On October 16, 2008, a group of Trinity Biotech ADR holders sent a request to Trinity Biotech calling for the convening of a special meeting of Trinity Biotech shareholders to consider the removal of the current Trinity Biotech directors and their replacement by a slate nominated by the ADR holders who requested the meeting. Thomas Reidy, a member of the group, announced today that company management had advised him by letter dated November 5, 2008 that they would not call the special meeting as requested.
In their refusal letter, the Trinity Biotech directors stated that their denial was based on a determination that the ADR holders, as contrasted with the ordinary shares they represent, do not have the authority under Irish law to call the meeting.
Commenting on Trinity Biotech's refusal to call the special meeting, Mr. Reidy stated that he was "disappointed but certainly not surprised" by the position taken by current management. Mr. Reidy pointed out that the group's original letter requesting the special meeting contains a demand that the Trinity Biotech directors take alternative steps to effectuate the special meeting if management is of the opinion that the requesting ADR holders did not have the authority under Irish law to convene the meeting. Management's refusal letter was silent regarding these alternative steps.
Mr. Reidy stated, "Management's refusal to honor our request or to take the alternative steps proposed to bring our proposal before the company's shareholders can only be viewed as a further step by management to remain entrenched in their positions and beyond any accountability to the owners of the company."

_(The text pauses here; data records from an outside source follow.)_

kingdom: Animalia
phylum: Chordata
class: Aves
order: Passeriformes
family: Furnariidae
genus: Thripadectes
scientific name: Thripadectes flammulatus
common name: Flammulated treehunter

Mr. Reidy continued, "Trinity Biotech management has benefited by accessing American and European equity capital markets through the sale of ADRs. As a result over 90% of the company's ownership is evidenced by ADRs. Management has welcomed our investment but now chooses to disenfranchise us when their performance is called into question and their jobs are on the line. Apparently, management has concluded that their past performance is such that they would be unable to convince a majority of shareholders to vote for their retention."

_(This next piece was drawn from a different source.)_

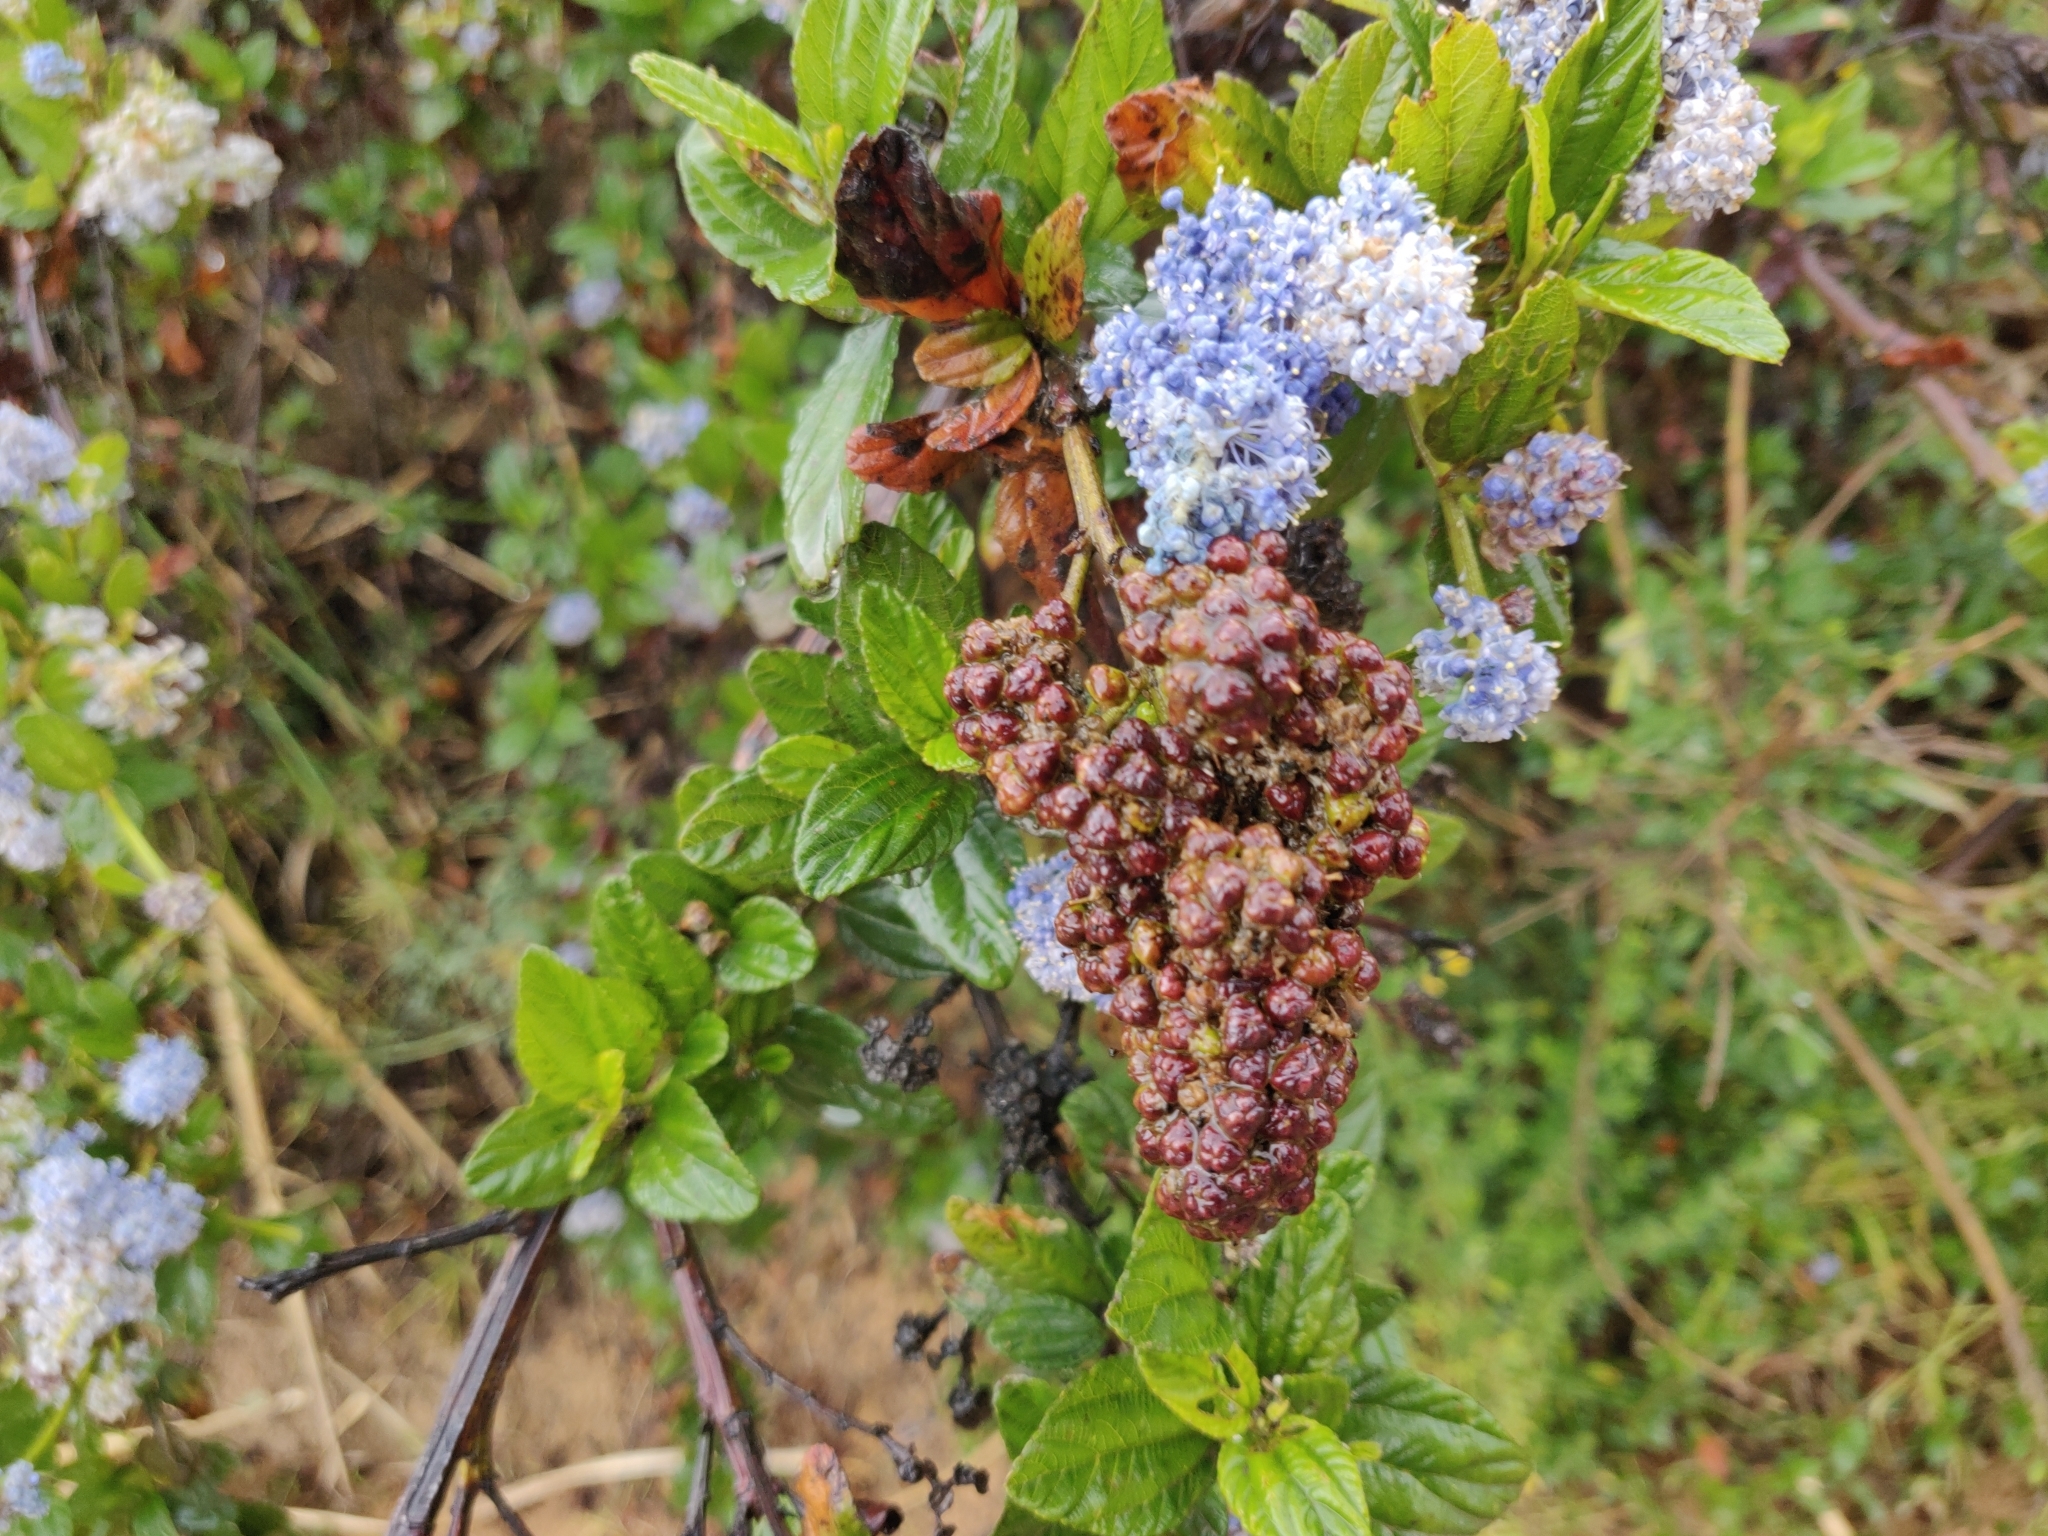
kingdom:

Mr. Reidy went on to say, "This latest decision only further demonstrates that this board has lost touch with its fiduciary responsibilities. As we have said in the past, this board needs to be removed and replaced by directors who are committed to acting in the best interest of the company and its owners."

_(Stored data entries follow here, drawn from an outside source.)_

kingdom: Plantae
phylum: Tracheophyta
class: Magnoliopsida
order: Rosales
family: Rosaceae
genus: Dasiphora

Mr. Reidy stated that he would continue in his efforts to bring about the special shareholder meeting. Such efforts might include converting ADRs into the ordinary shares they represent. Mr. Reidy anticipated that other ADR holders would join him in these efforts.
Safe Harbor Statement
Statements in this release that are not historical are forward-looking statements, including statements regarding Mr. Reidy's beliefs, expectations, hopes or intentions regarding the future. It is important to note that actual outcomes and results could differ materially from forward-looking statements. Mr. Reidy assumes no obligation to update any forward-looking statement.